If you play around a little more, you will also notice that:
$$
\frac{1+\sqrt{5}}{2} = 1+\dfrac{1}{1+\dfrac{1}{1+\dfrac{1}{1+\dfrac{1}{1+ \ldots} } } }
$$
Which simplifies to $x = 1+ \frac 1x \implies x^2=x+1$.
It's no coincidence.
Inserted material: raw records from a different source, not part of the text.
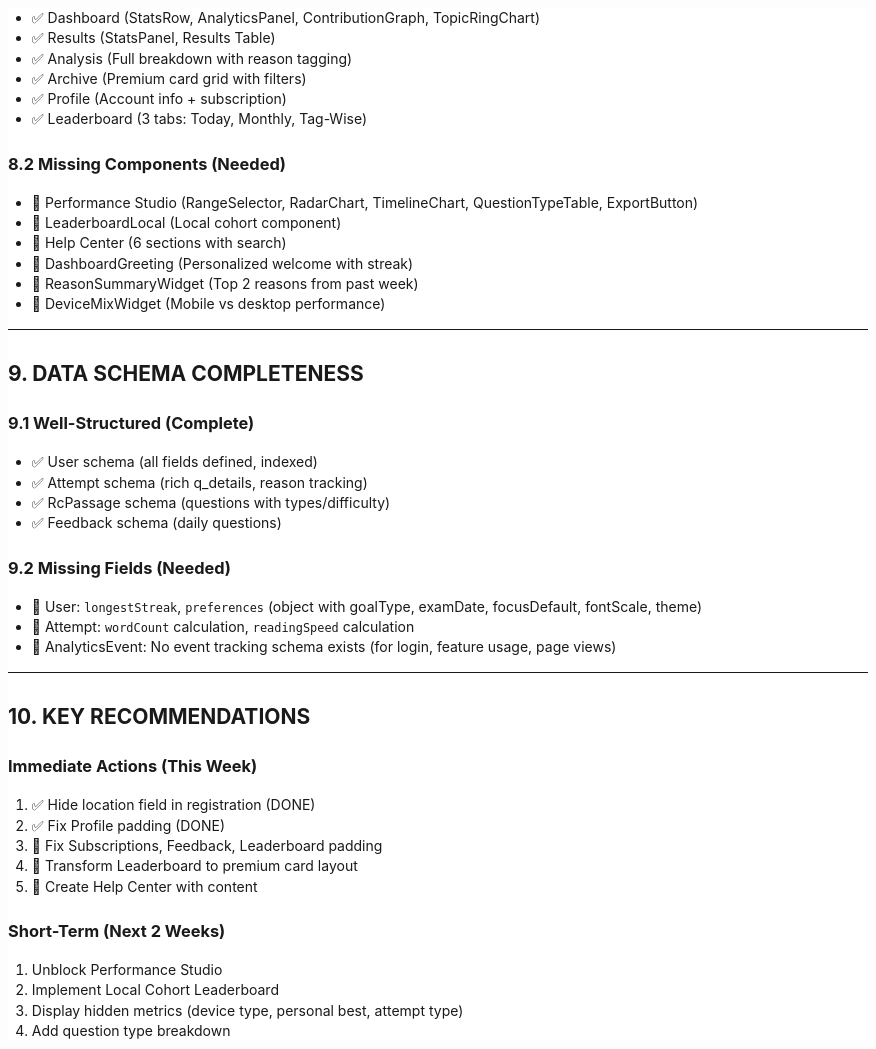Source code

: - ✅ Dashboard (StatsRow, AnalyticsPanel, ContributionGraph, TopicRingChart)
- ✅ Results (StatsPanel, Results Table)
- ✅ Analysis (Full breakdown with reason tagging)
- ✅ Archive (Premium card grid with filters)
- ✅ Profile (Account info + subscription)
- ✅ Leaderboard (3 tabs: Today, Monthly, Tag-Wise)

### 8.2 Missing Components (Needed)

- 🔴 Performance Studio (RangeSelector, RadarChart, TimelineChart, QuestionTypeTable, ExportButton)
- 🔴 LeaderboardLocal (Local cohort component)
- 🔴 Help Center (6 sections with search)
- 🔴 DashboardGreeting (Personalized welcome with streak)
- 🔴 ReasonSummaryWidget (Top 2 reasons from past week)
- 🔴 DeviceMixWidget (Mobile vs desktop performance)

---

## 9. DATA SCHEMA COMPLETENESS

### 9.1 Well-Structured (Complete)

- ✅ User schema (all fields defined, indexed)
- ✅ Attempt schema (rich q_details, reason tracking)
- ✅ RcPassage schema (questions with types/difficulty)
- ✅ Feedback schema (daily questions)

### 9.2 Missing Fields (Needed)

- 🔴 User: `longestStreak`, `preferences` (object with goalType, examDate, focusDefault, fontScale, theme)
- 🔴 Attempt: `wordCount` calculation, `readingSpeed` calculation
- 🔴 AnalyticsEvent: No event tracking schema exists (for login, feature usage, page views)

---

## 10. KEY RECOMMENDATIONS

### Immediate Actions (This Week)

1. ✅ Hide location field in registration (DONE)
2. ✅ Fix Profile padding (DONE)
3. 🔴 Fix Subscriptions, Feedback, Leaderboard padding
4. 🔴 Transform Leaderboard to premium card layout
5. 🔴 Create Help Center with content

### Short-Term (Next 2 Weeks)

1. Unblock Performance Studio
2. Implement Local Cohort Leaderboard
3. Display hidden metrics (device type, personal best, attempt type)
4. Add question type breakdown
I mean to say, it comes directly from the equation itself.
Just to give you another example: The equation $x^2 = 4+x$ is satisfied by the fraction $\frac{1+\sqrt{17}}{2}$. Now, we can use the same logic to extend this fellow:
$$
x = \sqrt{4 + x} = \sqrt{4 + \sqrt{4 + \sqrt{4 + \sqrt{4 + \ldots}}}}
$$
While at the same time, this also expands as a continuous fraction, namely:
$$
x = 1 + \frac{4}{x} = 1 + \frac{4}{1 + \frac{4}{1 + \frac{4}{1 + \frac{4}{1 + \ldots} } } }
$$
You see, it's not a coincidence, yet it's wonderful.
The question arises: Can we do this with other quadratic polynomials?
Take for example, $ax^2+bx+c=0$. Then $ax^2 = -bx-c$ and $x^2 = -\frac{b}{a}x -\frac{c}{a}$.
This will expand now in an interesting way:
$$
x = \sqrt{-\frac{c}{a}-\frac{b}{a}x} = \sqrt{-\frac{c}{a}-\frac{b}{a}\sqrt{-\frac{c}{a}-\frac{b}{a}\sqrt{-\frac{c}{a}-\frac{b}{a} \ldots}}}
$$
And as a continuous fraction:
$$
x = -\frac{b}{a} - \frac{c}{ax} =-\frac{b}{a} - \frac{c}{a(-\frac{b}{a} - \frac{c}{a(-\frac{b}{a} - \frac{c}{a \ldots} )}) }
$$
That is your license to play around. Please do so. Also, see what you get if $ax^3+bx^2+cx+d=0$, and if you can find something interesting here do comment.